= Work instruction =
Carry on the passage about a global shift to fully renewable electricity, starting after its final sentence.

= Supplied text =
A global transition needs effort and investment, but each step can realistically lead to gradual, evolutionary change. A sustainable and carbon neutral electricity system based on 100% RE is technically feasible and economically viable globally by 2050 due to the reasonable total system LCOE (26–72 €/MWh) with a global average of 52 €/MWh (uncertainty range 45–58 €/MWh). Ongoing RE and storage cost decreases will position renewable electricity as the least cost source globally, and displace fossil fuel-based electricity, even with market mechanisms, unless the system is distorted by subsidies54. However, each regional energy transition will proceed rather uniquely. Each country will have a specific optimal electricity supply mix, but solar PV will become the dominating source of electricity globally. Beyond 2040, PV will generate more than half of global electricity demand, and almost 70% in 2050. The 2020s will be most challenging due to the substitution of very high capacities of newly retired fossil fuel and nuclear capacities, and high capex. The transition will require a capex of around 22.5 trillion € (uncertainty range 19–25.5 trillion €), which is comparable to current power sector-related investments. Lifetime extensions of old fossil capacities and investments in new ones would result in additional challenges that complicate system development. For decades the RE share has grown slightly. However, despite discussions about defossilization and decarbonization of the energy system, GHG emissions keep on growing. In order to fulfill the Paris Agreement requirements as well as the United Nation’s Sustainable Development Goals, a greatly accelerated transition should be started soon.

= Chart-based quiz items =

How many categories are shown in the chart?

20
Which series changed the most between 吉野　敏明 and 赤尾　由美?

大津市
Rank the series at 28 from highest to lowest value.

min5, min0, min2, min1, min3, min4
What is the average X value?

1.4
...
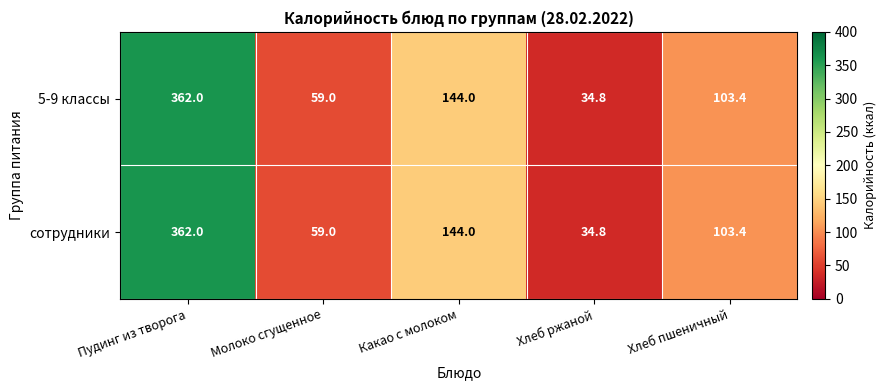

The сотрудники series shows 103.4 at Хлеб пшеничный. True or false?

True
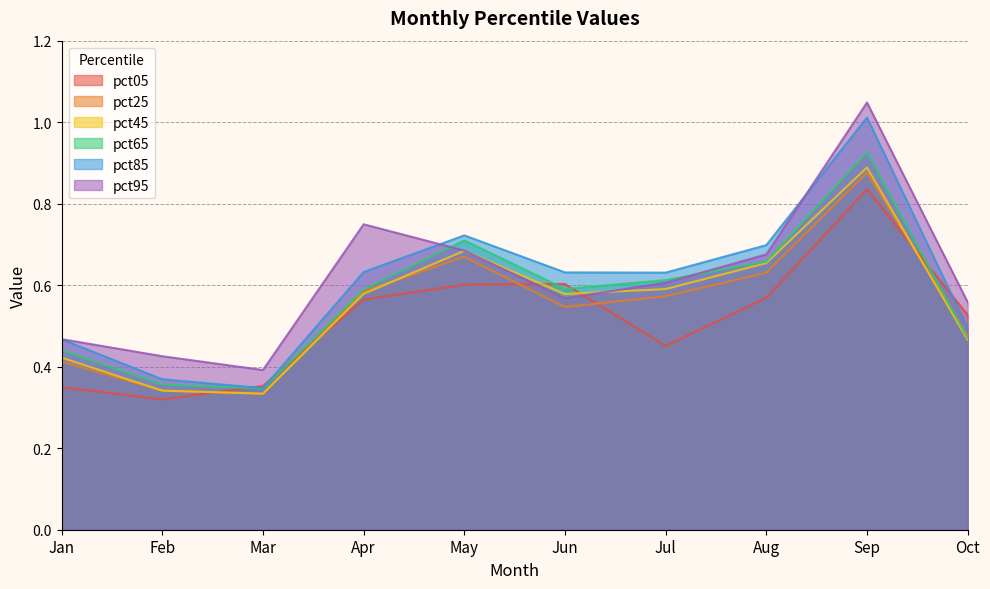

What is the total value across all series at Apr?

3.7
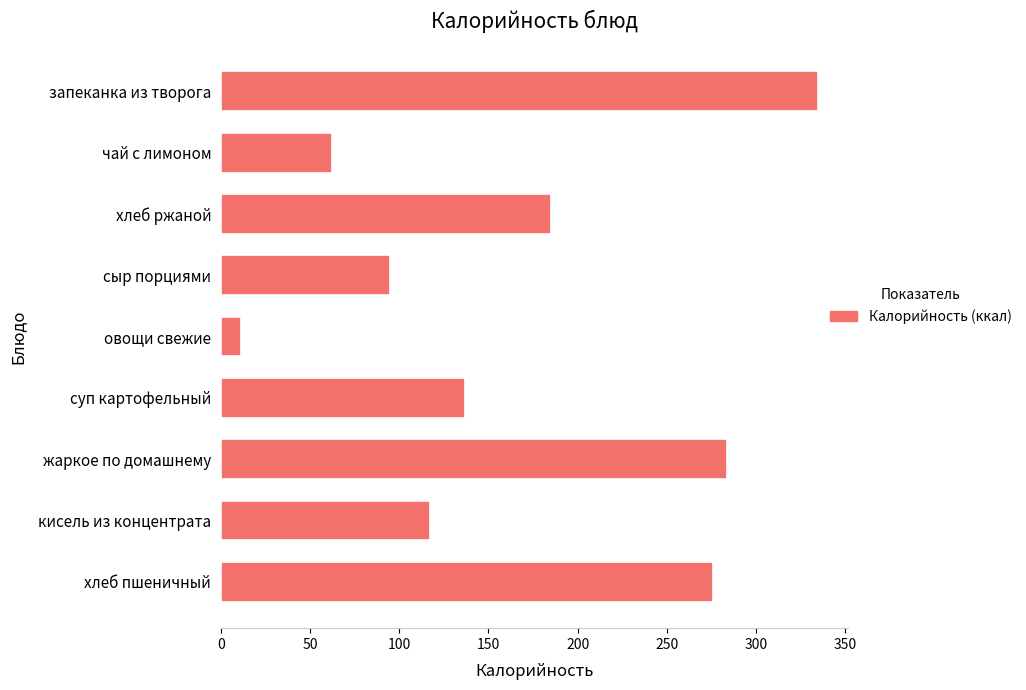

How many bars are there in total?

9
--
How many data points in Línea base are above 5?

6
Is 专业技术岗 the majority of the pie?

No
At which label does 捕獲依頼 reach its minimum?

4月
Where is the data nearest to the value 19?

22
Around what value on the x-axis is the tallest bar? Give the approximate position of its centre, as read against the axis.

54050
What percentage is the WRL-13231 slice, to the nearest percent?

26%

= Response area =
The transition modeling was performed with the LUT Energy System Transition model, which optimizes an energy system for given constraints. The simulation is applied for 5-year time periods for the years 2015−2050. For each period, the model defines a cost optimal energy system structure and operation mode for the given set of constraints: power demand, available generation and storage technologies, financial and technical assumptions, and limits on installed capacity for all applied technologies. The model is based on linear optimization and performed in an hourly resolution for an entire year (further details on the workings of the model along with the respective mathematical representation of the target functions can be found in Model section of Methods). The model ensures high precision computation and reliable results. The costs of the entire system are calculated as a sum of the annualized capital expenditures including the weighted average cost of capital (WACC), operational expenditures (including ramping costs), fuel costs and the cost of GHG emissions for all available technologies. The current model version is 2.0.
The LUT Energy System Transition modeling tool simulates and optimizes energy systems including the Power, Heat, and Transportation sectors, and additional Industry sectors, such as Industrial fuels production, Desalination and CO2 removal. The simulation is performed in full hourly resolution for all hours of a year in single-year steps, where the starting conditions of the simulation depend on the time step assumptions and the previous time step results.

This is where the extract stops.